Rate Limiting Techniques in .NET Core

Rate limiting is essential for controlling traffic, protecting APIs, and ensuring fair usage. In .NET Core, you can implement various rate limiting algorithms depending on your scenario.

Jun 29, 2025

🛑 What is Rate Limiting?

Rate Limiting is a technique used to control the number of requests a client can make to a server within a specific time period.

It's commonly used to:

🚫 Prevent abuse (e.g., spamming login attempts)
🌐 Manage traffic during high load
💸 Control resource usage (e.g., third-party API costs)
🧑‍⚖️ Ensure fair usage across multiple clients

📈 Real-World Example

Imagine an API that allows users to fetch stock prices.

Without rate limiting:

A single user could make thousands of requests in a second, crashing the system or making it slow for everyone else.

With rate limiting:

You can allow 100 requests per minute per user. If they exceed that, they get a 429 Too Many Requests response.

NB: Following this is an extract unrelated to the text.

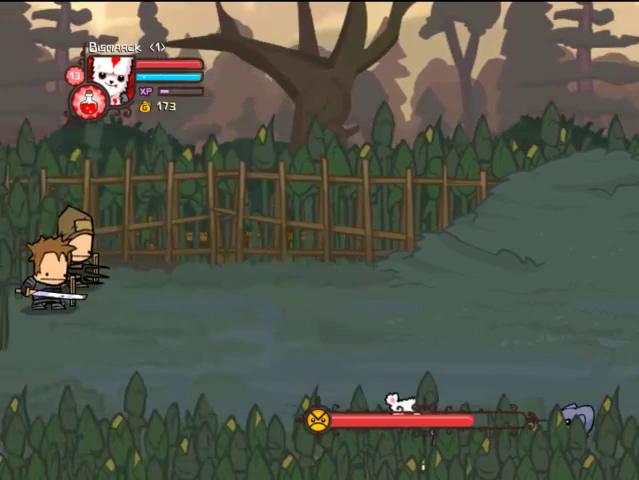
{"buttons": ["DPAD_RIGHT"], "left_stick": "center", "right_stick": "center", "events": [[167, "DPAD_DOWN", "down"], [167, "DPAD_LEFT", "up"], [167, "DPAD_RIGHT", "down"], [233, "DPAD_DOWN", "up"]]}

🔢 Common Types of Rate Limiting Algorithms

1️⃣ Fixed Window Rate Limiter

📘 Concept:
Divides time into fixed-length intervals (windows) and counts the number of requests per client/IP within each window.

🕒 Example:
Allow max 100 requests per minute.
If client makes 100 requests in first 10 seconds, no more are allowed until the next minute.

✅ Pros:

Simple to implement.
Easy to reason about.

❌ Cons:

Allows bursts at window edges (100 requests at 59s, then 100 again at 60s).
Can lead to spikes.

📌 Use Case:

Basic per-user or per-IP API rate limits.

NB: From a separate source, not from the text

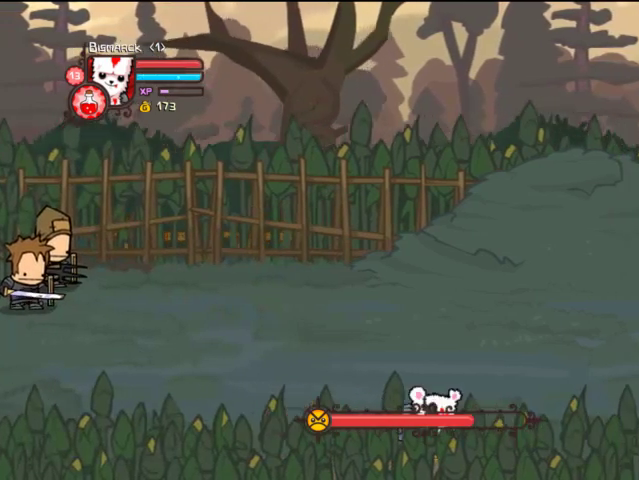
{"buttons": ["DPAD_RIGHT"], "left_stick": "center", "right_stick": "center", "events": []}
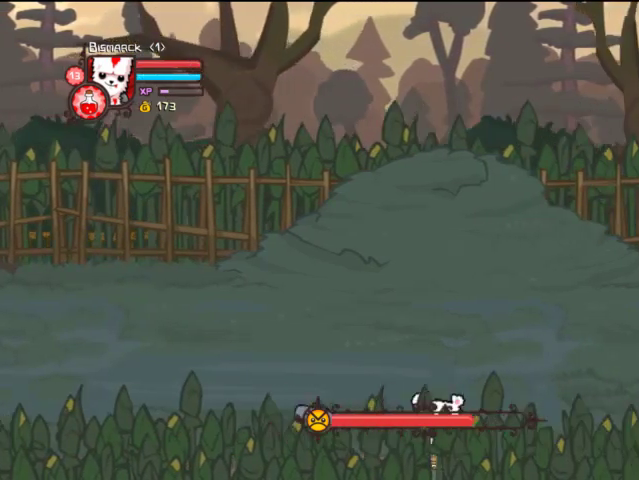
{"buttons": ["DPAD_RIGHT"], "left_stick": "center", "right_stick": "center", "events": []}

2️⃣ Sliding Window Rate Limiter

📘 Concept:
Improves on fixed window by using rolling time periods.
It divides time into segments and calculates limits based on activity in overlapping windows.

🕒 Example:
Allow 100 requests per 60 seconds using 6 × 10-second segments.
Instead of resetting at minute boundaries, it always checks the past 60 seconds.

✅ Pros:

Smoother distribution of requests.
Reduces burst traffic issues.

❌ Cons:

Slightly more complex to implement.

📌 Use Case:

APIs needing steady traffic, like payment gateways or messaging systems.

3️⃣ Token Bucket Rate Limiter

📘 Concept:
A "bucket" holds tokens. Each request consumes one token. Tokens are added at a fixed rate (refill).
If the bucket is empty, the request is rejected or delayed.

🕒 Example:
Bucket size = 20 tokens.
Refill rate = 5 tokens every 10 seconds.
If 20 requests come quickly, user must wait for tokens to refill.

✅ Pros:

Allows short bursts of requests.
More flexible than fixed/sliding windows.
Smooth refill behavior.

❌ Cons:

Needs background task or timer to refill tokens.

📌 Use Case:

Public APIs, bursty traffic (e.g., social apps, IoT sensors).

4️⃣ Concurrency Limiter

📘 Concept:
Limits the number of concurrent in-flight requests. Once the limit is reached, further requests are queued or rejected.

🕒 Example:
Allow max 5 concurrent requests. 6th request must wait until one of the previous completes.

✅ Pros:

Prevents backend overload.
Protects shared resources (e.g., DB or disk I/O).

❌ Cons:

Needs careful handling of long-running operations.

📌 Use Case:

Microservices, long-running APIs, DB-heavy endpoints.

Configuring Rate Limiting

1️⃣ Fixed Window

Limits requests per fixed interval (e.g., 100 requests per minute).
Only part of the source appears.